Vu d’Océanie et en particulier de Mélanésie, le multilinguisme est au contraire un socle culturel et coutumier déterminant. Il oblige à considérer la complexité de l’univers de l’autre, univers qui ne se réduit pas à la langue ou à la géographie. Il faut rechercher les chemins d’accès, visible ou invisibles, connaitre les hommes ou les clans qui peuvent servir de pont, savoir comment et à qui s’adresser pour consolider les relations. C’est un paradoxe. Le multilinguisme, en installant des îlots linguistiques, a fait émerger par nécessité cette culture très puissante du lien et de la relation. Et par conséquent de la solidarité. C’est peut-être ce qu’ailleurs on appelle un pays.»

Au-delà de cette perception différente de la réalité, il existait bien entendu des facteurs de division.
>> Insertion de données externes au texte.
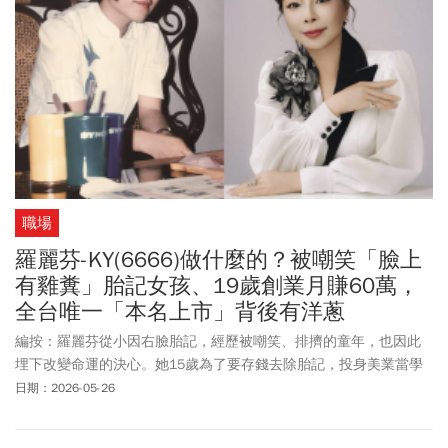
職場
羅麗芬-KY(6666)做什麼的？被嘲笑「臉上
有雞糞」胎記女孩、19歲創業月賺60萬，
全台唯一「本名上市」背後有洋蔥
編按：羅麗芬從小因右臉胎記，經歷被嘲笑、排擠的童年，也因此
埋下改變命運的決心。她15歲為了要存錢去除胎記，投身美業當學
徒，19歲創業、經營台中第一家美容室，短短數月，每個月淨利衝
日期：2026-05-26
破60萬，迅速累積第一桶金，20歲到香港進行冷凍療法除去胎記，
同時深入學習醫學美容、在香港取得中醫師證照，持續強化專業能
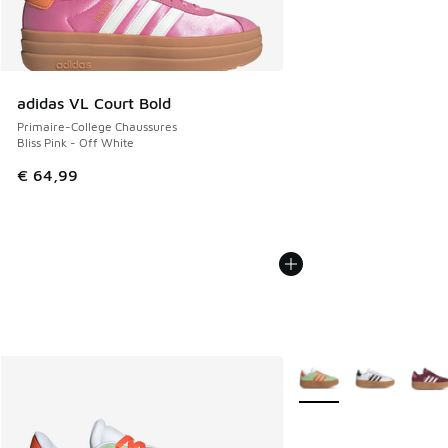
adidas VL Court Bold
Primaire-College Chaussures
Bliss Pink - Off White
€ 64,99
Plus de couleurs dispo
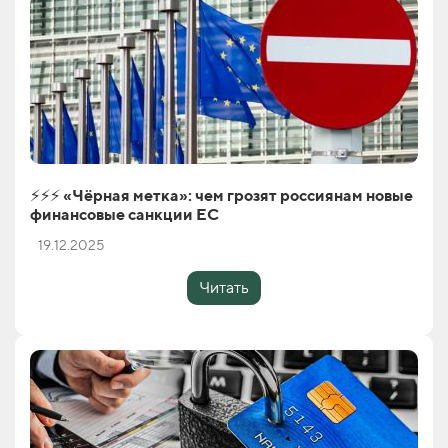
⚡️⚡️⚡️ «Чёрная метка»: чем грозят россиянам новые
финансовые санкции ЕС
19.12.2025
Читать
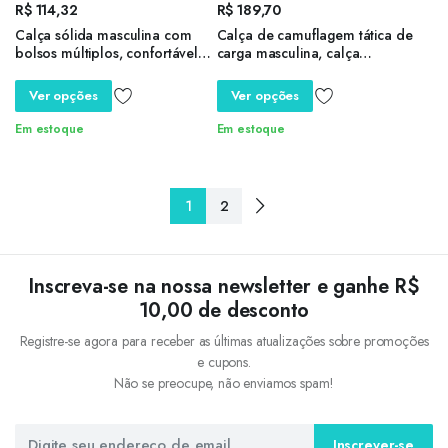
R$
114,32
R$
189,70
Calça sólida masculina com
Calça de camuflagem tática de
bolsos múltiplos, confortável
carga masculina, calça
calça casual, jeans estilo rua,
masculina do exército, joggers
atividades ao ar livre, roupas
casuais, Boost Military, calças
Ver opções
Ver opções
masculinas
de algodão, Hip Hop Ribbon,
38
Em estoque
Em estoque
1
2
Inscreva-se na nossa newsletter e ganhe R$
10,00 de desconto
Registre-se agora para receber as últimas atualizações sobre promoções
e cupons.
Não se preocupe, não enviamos spam!
Inscrever-se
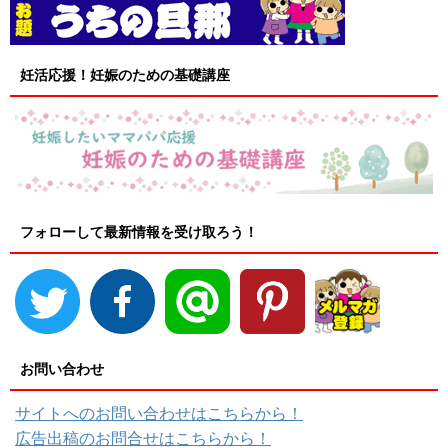
妊活応援！妊娠のための基礎講座
フォローして最新情報を受け取ろう！
お問い合わせ
サイトへのお問い合わせはこちらから！
広告出稿のお問合せはこちらから！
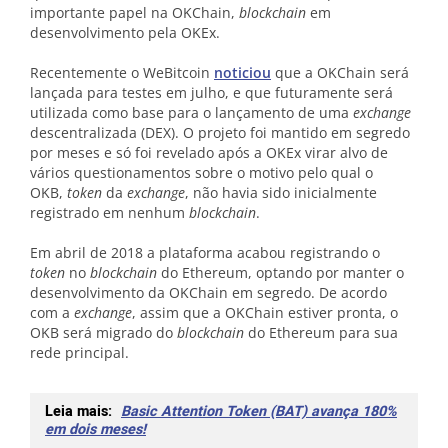
importante papel na OKChain,
blockchain
em
desenvolvimento pela OKEx.
Recentemente o WeBitcoin
noticiou
que a OKChain será
lançada para testes em julho, e que futuramente será
utilizada como base para o lançamento de uma
exchange
descentralizada (DEX). O projeto foi mantido em segredo
por meses e só foi revelado após a OKEx virar alvo de
vários questionamentos sobre o motivo pelo qual o
OKB,
token
da
exchange
, não havia sido inicialmente
registrado em nenhum
blockchain
.
Em abril de 2018 a plataforma acabou registrando o
token
no
blockchain
do Ethereum, optando por manter o
desenvolvimento da OKChain em segredo. De acordo
com a
exchange
, assim que a OKChain estiver pronta, o
OKB será migrado do
blockchain
do Ethereum para sua
rede principal.
Leia mais:
Basic Attention Token (BAT) avança 180%
em dois meses!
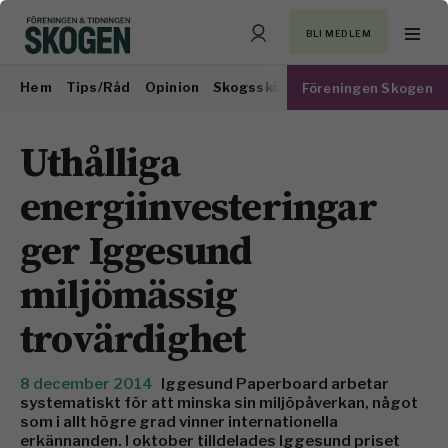
BLI MEDLEM
Hem
Tips/Råd
Opinion
Skogsskötsel
Virkesmarknad
Föreningen Skogen
Uthålliga
energiinvesteringar
ger Iggesund
miljömässig
trovärdighet
8 december 2014
Iggesund Paperboard arbetar
systematiskt för att minska sin miljöpåverkan, något
som i allt högre grad vinner internationella
erkännanden. I oktober tilldelades Iggesund priset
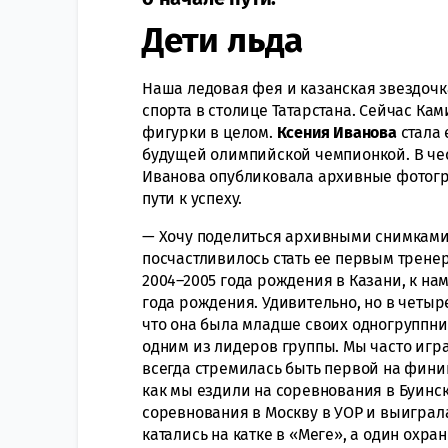
Дети льда
Наша ледовая фея и казанская звездоч
спорта в столице Татарстана. Сейчас Кам
фигурки в целом.
Ксения Иванова
стала 
будущей олимпийской чемпионкой. В чес
Иванова опубликовала архивные фотогр
пути к успеху.
— Хочу поделиться архивными снимкам
посчастливилось стать ее первым тренеро
2004–2005 года рождения в Казани, к на
года рождения. Удивительно, но в четыр
что она была младше своих одногруппник
одним из лидеров группы. Мы часто игра
всегда стремилась быть первой на финиш
как мы ездили на соревнования в Буинск
соревнования в Москву в УОР и выиграла
катались на катке в «Меге», а один охран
Cependant, leur existence ne saurait annihiler les facteurs d’unité. Et ces facteurs sont nombreux : les langues encore, toutes austronésiennes, l’organisation sociale caractérisée par la nécessaire répartition des pouvoirs et des contre-pouvoirs, les relations, qu’elles soient guerrières, claniques, matrimoniales ou coutumières, la vision du monde, la cosmogonie, les mythes, le cycle de l’igname, les cases rondes, les tertres…

Des facteurs assez puissants pour faire « peuple » quand le temps viendra d’imposer, par l’action culturelle, avec la manifestation Mélanésia 2 000 de Jean-Marie Tjibaou en 1975 ou, par la revendication puis par la lutte armée des années 1980, les termes « kanak » et « peuple kanak ».

Quand le temps est venu et que la nécessité les a imposés, ces facteurs d’unité ont surgi et se sont consolidés. Ils ont mené automatiquement à la revendication parce qu’ils ont toujours été là.